Paralysed woman loses £6 million compensation claim.

3 Aug 2011

A woman who hit her head on the bottom of a swimming pool during a late-night party in Surrey has lost her claim for £6m damages in the High Court. Kylie Grimes, now 23, of Farnham, was left paralysed from the chest down when she dived into the pool in August 2006. The pool owner David Hawkins, of Compton Way, Farnham, denied liability and said he considered the pool safe. Mrs Justice Thirlwall ruled in favour of Mr Hawkins, describing the pool as "not unsafe for diving". Ms Grimes, of Stephendale Road, broke a vertebra below the base of her neck jumping into the pool.

She claimed her injury was caused by Mr Hawkins's negligence or breach of his duties under the Occupiers' Liability Act but Mrs Justice Thirlwall ruled against her. The judge said: "I have no doubt that some mature adults faced with a group of young adults in high spirits, some of whom had had too much to drink, would send them all home rather than allow any of them into a swimming pool. "But that is not to say that the duty owed to [Ms Grimes] required the defendant to put the pool out of bounds that night."
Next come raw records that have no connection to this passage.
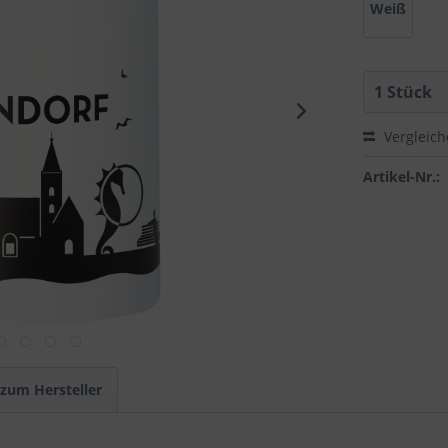
Weiß
Vergleic
Artikel-Nr.:
 zum Hersteller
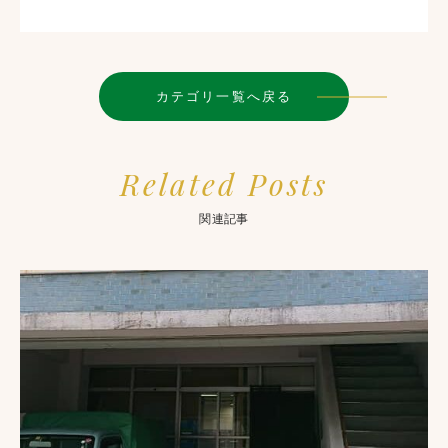
カテゴリ一覧へ戻る
Related Posts
関連記事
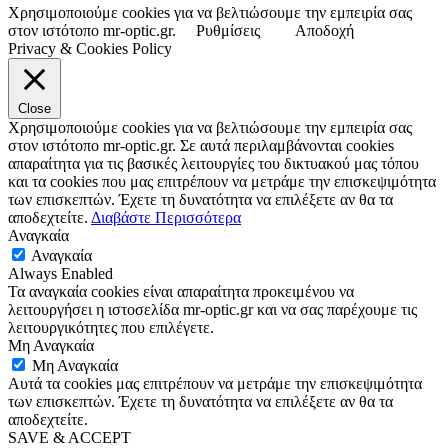
Χρησιμοποιούμε cookies για να βελτιώσουμε την εμπειρία σας
στον ιστότοπο mr-optic.gr.
Ρυθμίσεις
Αποδοχή
Privacy & Cookies Policy
Close
Χρησιμοποιούμε cookies για να βελτιώσουμε την εμπειρία σας
στον ιστότοπο mr-optic.gr. Σε αυτά περιλαμβάνονται cookies
απαραίτητα για τις βασικές λειτουργίες του δικτυακού μας τόπου
και τα cookies που μας επιτρέπουν να μετράμε την επισκεψιμότητα
των επισκεπτών. Έχετε τη δυνατότητα να επιλέξετε αν θα τα
αποδεχτείτε.
Διαβάστε Περισσότερα
Αναγκαία
Αναγκαία
Always Enabled
Τα αναγκαία cookies είναι απαραίτητα προκειμένου να
λειτουργήσει η ιστοσελίδα mr-optic.gr και να σας παρέχουμε τις
λειτουργικότητες που επιλέγετε.
Μη Αναγκαία
Μη Αναγκαία
Αυτά τα cookies μας επιτρέπουν να μετράμε την επισκεψιμότητα
των επισκεπτών. Έχετε τη δυνατότητα να επιλέξετε αν θα τα
αποδεχτείτε.
SAVE & ACCEPT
She said that at the time of the accident, Ms Grimes was 18 and a healthy, athletic horsewoman who worked full-time at a local stables. "As a result of the injuries she sustained that day she is tetraplegic," said the judge. "Her mobility is hugely compromised. She uses a wheelchair. The impact on her life has been catastrophic."
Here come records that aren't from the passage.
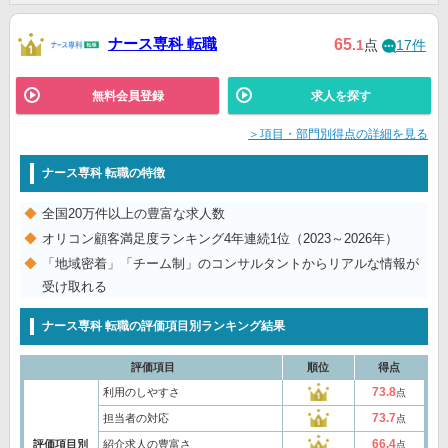
ナース専科 転職
65
.1
点
17件
無料会員登録
求人を探す
＞項目・部門別得点の詳細を見る
ナース専科 転職の特徴
全国20万件以上の豊富な求人数
オリコン顧客満足度ランキング4年連続1位（2023～2026年）
「地域密着」「チーム制」のコンサルタントからリアルな情報が
受け取れる
ナース専科 転職の評価項目別ランキング結果
評価項目
順位
得点
73.8
利用のしやすさ
点
73.7
担当者の対応
点
66.4
評価項目別
紹介求人の豊富さ
点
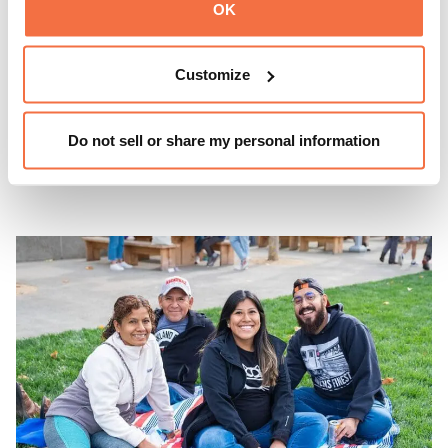
OMCA的周四活动
OK
来OMCA体验“周四之夜”（ThursDates）——这是您每周
Customize
一次的博物馆之夜，尽享鸡尾酒、文化与社群氛围。您可以
在米歇尔·麦奎因（Michele McQueen）主厨掌勺的Town
Do not sell or share my personal information
Fare Cafe与朋友畅聊，在音乐声中品尝饮品和小食；或者
了解更多
探索那些在夜幕下焕发活力的展厅，那里将呈现快闪表演、
主题对谈、现场绘画等丰富活动——仅限成人参与！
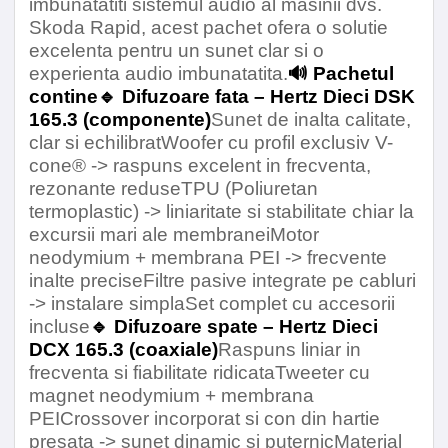
imbunatatiti sistemul audio al masinii dvs.
DCX 165.3
Skoda Rapid, acest pachet ofera o solutie
excelenta pentru un sunet clar si o
Putere maxima
160 W
experienta audio imbunatatita.
🔊 Pachetul
contine🔹 Difuzoare fata – Hertz Dieci DSK
Putere RMS
80 W
165.3 (componente)
Sunet de inalta calitate,
clar si echilibratWoofer cu profil exclusiv V-
Impedanta
4 Ohm
cone® -> raspuns excelent in frecventa,
rezonante reduseTPU (Poliuretan
termoplastic) -> liniaritate si stabilitate chiar la
Sensibilitate
93 Db
excursii mari ale membraneiMotor
neodymium + membrana PEI -> frecvente
Raspuns in frecventa minim
60 Hz
inalte preciseFiltre pasive integrate pe cabluri
-> instalare simplaSet complet cu accesorii
Raspuns in frecventa maxim
19 KHz
incluse
🔹 Difuzoare spate – Hertz Dieci
DCX 165.3 (coaxiale)
Raspuns liniar in
Magnet
Ferita de
frecventa si fiabilitate ridicataTweeter cu
densitate înaltă
magnet neodymium + membrana
PEICrossover incorporat si con din hartie
presata -> sunet dinamic si puternicMaterial
Magnet Tweeter
Neodim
The judge said she accepted Ms Grimes's evidence that she was not drunk. "In my judgment either she misjudged the dive, or she misjudged the depth of the water, or she did both," she said.

She said she did not accept it was the responsibility of a householder with a private swimming pool to prohibit adults from diving into it. "It may well be different where there is some hidden or unexpected hazard, but there was none here."